On the same day as the Independent Sage report was released, parents, school workers and others staged socially distanced protests against an unsafe return on 1 June.
They took place in Barnsley, Bristol, Wolverhampton, Lewisham, Edinburgh, Lambeth, York, Oxford, Sheffield, Hackney, Derby and Chesterfield. More were planned later on Thursday and on Monday.
Protesters gathered at the council building, Shire Hall, in Cambridge to oppose the Tory plan.
Parent Camila Ilsley was among those protesting. “I’m not prepared to put my kids and my family forward as an experiment for this shambolic government to do their thing for a small elite,” she said.
Organiser and parent Tom Woodcock said, the protest was “aimed at the government”. But he added that it “is not good enough” for the council to wait for the government to say whether schools are safe.
Pressure from parents and school workers has forced some schools – and councils – to significantly shift their position. Several have said reopening wider from 1 June would not be safe.
On Wednesday, Nottingham City Council issued a statement on school reopening. It said, “We are not yet convinced it is safe to open more widely on 1 June. We do not yet believe that the National Education Union’s five tests have been sufficiently met by the government.”
The NEU’s five tests include much lower cases of coronavirus, a national social distancing plan and a testing strategy.
The union has recruited 20,000 new members since the crisis began, and 2,000 new reps. Many will have been heartened by union leaders’ insistence that schools should open only when these tests have been met and when it is safe.
Union leaders must not give in to pressure to abandon this position. The Tories are in crisis and they can be beaten.
Judy explained that many parents and staff are fearful, particularly as people from black and minority ethnic backgrounds are more likely to die from Covid-19.
She added, “A lot of children live with grandparents or with people who have health conditions such as asthma. There are huge levels of anxiety about schools reopening – which isn’t surprising. At least three members of staff at our school have lost someone to Covid-19.”

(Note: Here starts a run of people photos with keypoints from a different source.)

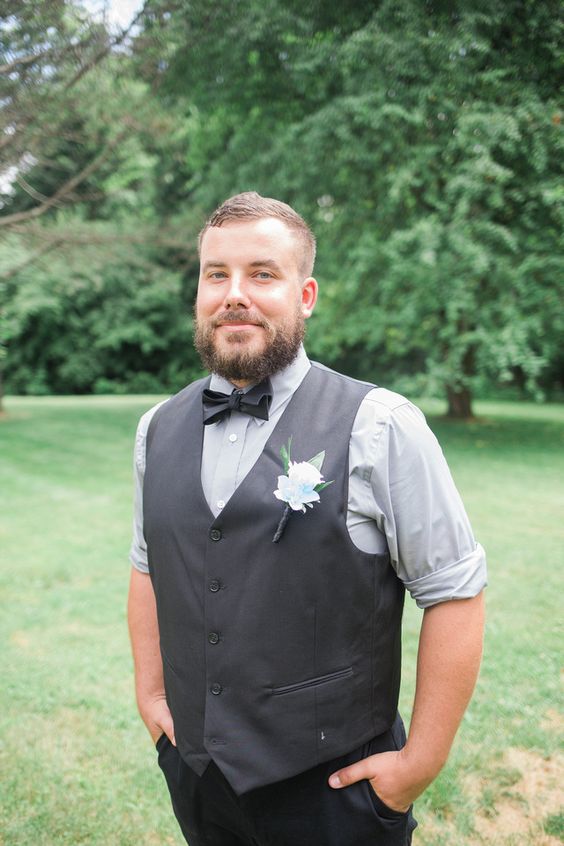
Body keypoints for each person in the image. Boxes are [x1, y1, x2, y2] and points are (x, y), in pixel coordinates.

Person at [127, 192, 486, 846]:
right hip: (199, 777)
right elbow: (150, 565)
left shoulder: (381, 425)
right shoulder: (157, 430)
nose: (235, 293)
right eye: (217, 274)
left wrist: (417, 765)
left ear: (306, 294)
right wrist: (152, 700)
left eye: (263, 274)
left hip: (334, 794)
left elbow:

The Independent Sage report showed that the government’s modelling of the impact of school wider reopening shows that the R number would rise above 1. The government says that, if this happens, the virus would begin to rapidly spread once again.
“By going ahead with a general school reopening from 1 June, the government is risking a new surge in cases of Covid-19,” it concluded.

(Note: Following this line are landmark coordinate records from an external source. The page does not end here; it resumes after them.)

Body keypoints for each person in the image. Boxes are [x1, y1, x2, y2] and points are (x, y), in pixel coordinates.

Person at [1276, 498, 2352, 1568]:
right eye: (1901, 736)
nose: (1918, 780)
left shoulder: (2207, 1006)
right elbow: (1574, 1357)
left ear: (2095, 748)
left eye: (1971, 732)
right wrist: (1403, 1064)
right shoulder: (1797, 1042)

And the NEU has shown that, even under lockdown conditions, schools have struggled to create safe environments.
An NEU survey of over 4,000 members this week showed that nearly a quarter said student numbers had not been low enough to allow social distancing.
The Tories initially wanted children in reception, year 1 and year 6 to begin to return in wider numbers from 1 June. Now top Tories have admitted that this won’t happen in many schools.
But any school that reopens to wider numbers from 1 June is one too many. A wider reopening can have a huge impact beyond the school gates.
Judy said the NEU’s five tests “unite us not just in schools but with families and communities”. And she stressed that resistance is crucial.
“Every day we push them back will save more lives,” she said. “There is everything to play for.”